Despite all this, the sixth game type almost actually feels like a proper bit of play. Big Bird stops holding the player’s hand as much here, instead tasking you with spelling as many words as you can before the cool sun wearing sunglasses comes down from the sky. It’s a contextualization of a timer and it’s obviously quite forgiving to avoid rushing children, but here there can actually be found something that will challenge a player to see how well they can do. The characters in the building don’t come out to do their animations this time, instead appearing with the four letters that have fairly obvious three letter words to be made from them like “cat” and “sun”. After you get the word in that lineup, the windows close and reopen to present new letters, although the presentation is always fairly slow since Big Bird takes his time saying anything. While not a riveting mode of play, it does actually resemble something close to a children’s game rather than disguised flash card tests of knowledge better learned elsewhere.
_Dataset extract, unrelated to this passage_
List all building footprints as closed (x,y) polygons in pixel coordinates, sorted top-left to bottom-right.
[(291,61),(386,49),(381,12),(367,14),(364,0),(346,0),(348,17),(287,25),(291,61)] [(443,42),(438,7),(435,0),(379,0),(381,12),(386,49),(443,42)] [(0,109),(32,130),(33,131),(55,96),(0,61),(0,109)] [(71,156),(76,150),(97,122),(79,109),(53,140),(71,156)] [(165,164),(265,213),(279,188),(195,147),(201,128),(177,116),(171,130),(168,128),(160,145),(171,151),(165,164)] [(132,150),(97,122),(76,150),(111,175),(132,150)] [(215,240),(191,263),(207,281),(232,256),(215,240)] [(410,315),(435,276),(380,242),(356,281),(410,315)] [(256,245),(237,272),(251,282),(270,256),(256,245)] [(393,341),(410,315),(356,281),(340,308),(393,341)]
THE VERDICT: Sesame Street: Big Bird’s Hide & Speak has no real value to its intended audience or to a curious gamer. While you may spare it an impressed glance for digitizing a voice on the NES well, playing it reveals the incredibly lazy game mode designs that offer very little to engage even the most easily amused child. The game doesn’t teach the player about letters or how to spell so much as quiz them on what they learned from far more engaging and effective teaching methods. Big Bird’s Hide & Speak is terribly dull, agonizingly slow, and a disservice to a T.V. show that tried to show children that learning can be enjoyable rather than a dry memorization process.
And so, I give Sesame Street: Big Bird’s Hide & Speak for the Nintendo Entertainment System…
An ATROCIOUS rating. Big Bird’s Hide & Speak has less merit to educating or engaging a child than a page in an activity book, the game only really having a recognizable brand to even draw their attention towards it in the first place. There are games where the simplicity of the design makes them accessible for a child despite being boring for anyone outside the intended audience, but this game loses out to many talking toys in trying to put something fun in a kid’s hands that might teach them as they play. Not only would it require an incredibly patient child to stick it out and complete more than one or two rounds of this game, it doesn’t really offer them anything worth the trouble of buying a video game cart for.
Sesame Street: Big Bird’s Hide & Speak is a barebones experience that doesn’t even try to do anything well save playing Big Bird voice clips. Other video games offer better educational tools that engage the same subjects but better and Sesame Street itself offers more interesting experiences in other media, thus raising the question: if it fails at both education and entertainment, why should anyone play this game at all?